Well, that’s all just plain math. You can derive the required forumla by using some right angle triangles. Lets label the height of the triangle with h. The height is perpendicular to the side c and hits the side c at point “E”. That point E is x units away from point A. So we get two triangles

```
x² + h² = b² // left triangle
(c-x)² + h² = a² // right triangle
```

By combining those two we get a solution for x based on a,b and c:

```
x = (b² - a² + c²)/(2*c)
```

Now that we have x we can simply use the first equation to get h

```
h = sqrt(b² - x²)
```

Now we have all lengths necessary.
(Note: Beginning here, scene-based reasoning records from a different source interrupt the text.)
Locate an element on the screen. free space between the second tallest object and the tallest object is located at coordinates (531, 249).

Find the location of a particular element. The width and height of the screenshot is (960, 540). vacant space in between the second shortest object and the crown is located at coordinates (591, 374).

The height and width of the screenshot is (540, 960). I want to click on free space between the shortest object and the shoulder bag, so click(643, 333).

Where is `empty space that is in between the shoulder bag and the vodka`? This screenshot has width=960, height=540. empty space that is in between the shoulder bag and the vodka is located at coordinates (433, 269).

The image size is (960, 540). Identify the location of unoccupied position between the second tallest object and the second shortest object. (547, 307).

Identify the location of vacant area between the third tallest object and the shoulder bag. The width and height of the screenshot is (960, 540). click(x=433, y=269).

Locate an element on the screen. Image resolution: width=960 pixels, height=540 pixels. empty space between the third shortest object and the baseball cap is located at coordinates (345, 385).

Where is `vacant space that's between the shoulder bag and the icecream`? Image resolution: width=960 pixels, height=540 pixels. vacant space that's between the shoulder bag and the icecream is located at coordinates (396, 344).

All we need now are the normalized direction vectors. We get the vector from A to B by calculating `AB = B - A`

. We get point E like this:

```
E = AB.normalized * x;
```

Once we have E we can “rotate” the direction vector AB 90°. In 2d this is trivial since we just have to swap the x and y coordinates and invert one of them. Which one you invert specifies the rotation direction (clockwise / counter clockwise). With the rotated direction we can simply walk “h” units along that rotated direction from point E upwards or downwards to get to point C

Note that if `x < -b`

or `c-x > a`

there is no solution as the height can not be calculated as the discriminant inside the square root would be negative. Keep in mind that there are generally two possible solutions for point C. Either “above” the line AB or “below” that line AB. Those two solutions you would get depending on the rotation direction you choose.

I made an interactive Desmos drawing that shows the logic in action. Note that Desmos is a bit picky with variable names. The value “d” is actually “x”. I drawn the two circles that actually intersect which shows the two solutions.